**LISTED ENTRIES**
★ ★ ★ ★ ★ ★ ★

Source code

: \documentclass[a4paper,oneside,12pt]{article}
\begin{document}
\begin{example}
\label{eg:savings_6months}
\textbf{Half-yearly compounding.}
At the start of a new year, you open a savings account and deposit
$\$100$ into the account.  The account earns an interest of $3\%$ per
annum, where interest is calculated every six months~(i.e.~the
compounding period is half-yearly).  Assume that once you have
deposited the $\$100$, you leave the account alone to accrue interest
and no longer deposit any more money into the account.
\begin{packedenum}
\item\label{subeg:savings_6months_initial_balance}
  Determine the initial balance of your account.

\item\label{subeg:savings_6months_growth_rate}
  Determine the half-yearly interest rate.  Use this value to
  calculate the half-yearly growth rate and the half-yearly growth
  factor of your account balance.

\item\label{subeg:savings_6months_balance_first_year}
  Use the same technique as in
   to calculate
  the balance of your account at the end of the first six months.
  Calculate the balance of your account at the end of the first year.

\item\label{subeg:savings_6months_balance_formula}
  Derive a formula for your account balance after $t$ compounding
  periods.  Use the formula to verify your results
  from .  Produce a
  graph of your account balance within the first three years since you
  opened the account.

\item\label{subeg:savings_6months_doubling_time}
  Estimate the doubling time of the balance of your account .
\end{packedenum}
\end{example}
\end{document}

★ ★ ★ ★ ★ ★ ★

**TRY IT**
State only how many lines above contain "item".

**COMPLETED TASK**
5